ECLI:NL:GHAMS:2018:2298
Gerechtshof Amsterdam
- Hoger beroep
- Rechtspraak.nl
Niet-ontvankelijkheid van klaagschrift inzake teruggave inbeslaggenomen geldbedrag na eerdere beslissing
In deze zaak heeft het Gerechtshof Amsterdam op 28 juni 2018 uitspraak gedaan in het hoger beroep betreffende een klaagschrift ex artikel 552a van het Wetboek van Strafvordering. Klager, geboren in 1971, had een klaagschrift ingediend met het verzoek om teruggave van een in beslag genomen geldbedrag van € 3.477,55. Dit bedrag was in beslag genomen in het kader van een strafzaak met parketnummer 23-002998-17, waarin klager op 21 augustus 2017 door de politierechter was veroordeeld voor het voorhanden hebben van een vuurwapen en munitie.
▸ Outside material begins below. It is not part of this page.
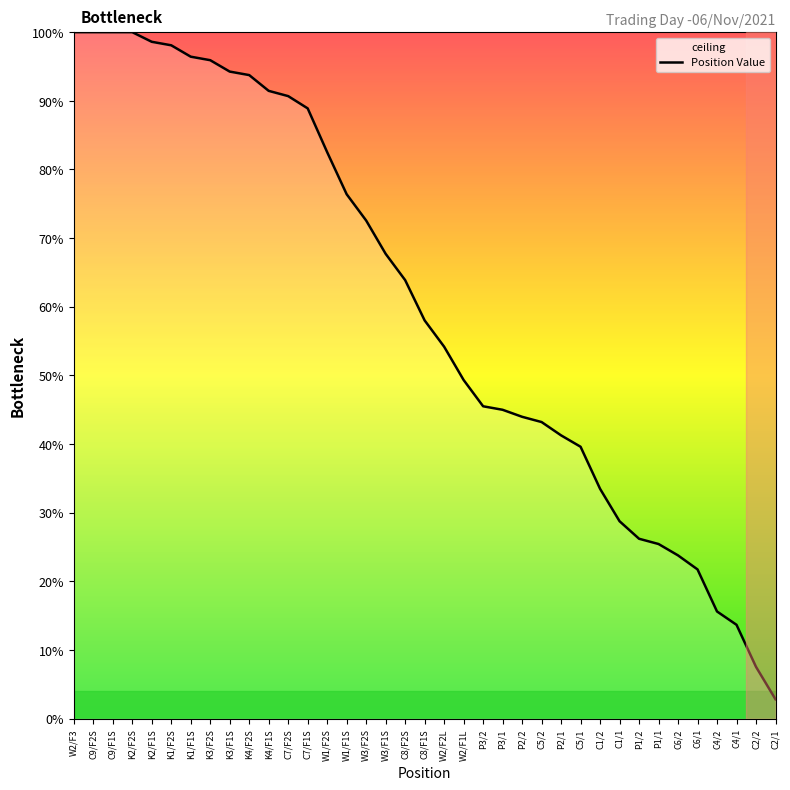

Which category has the lowest value across all series?

C2/1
De politierechter had in dat vonnis de teruggave van het geldbedrag aan klager gelast.
Tijdens de behandeling van het klaagschrift op 14 juni 2018 heeft de advocaat van klager aangevoerd dat klager zijn klaagschrift niet wenste te handhaven, omdat hij geen belang meer had bij de teruggave, gezien het feit dat het hof al een beslissing zou nemen over het geldbedrag in de strafzaak. De advocaat-generaal heeft geconcludeerd tot niet-ontvankelijkheid van klager in zijn klaagschrift, aangezien klager had aangegeven geen belang meer te hebben bij de voortgezette behandeling.
Het hof heeft geoordeeld dat klager niet-ontvankelijk moet worden verklaard in zijn beklag, omdat het hof reeds een beslissing had genomen over het inbeslaggenomen geldbedrag in de strafzaak. Klager had medegedeeld dat het klaagschrift als ingetrokken kon worden beschouwd, waardoor zijn belang bij een beslissing op het klaagschrift was komen te vervallen. Het hof heeft daarom klager niet-ontvankelijk verklaard in het beklag.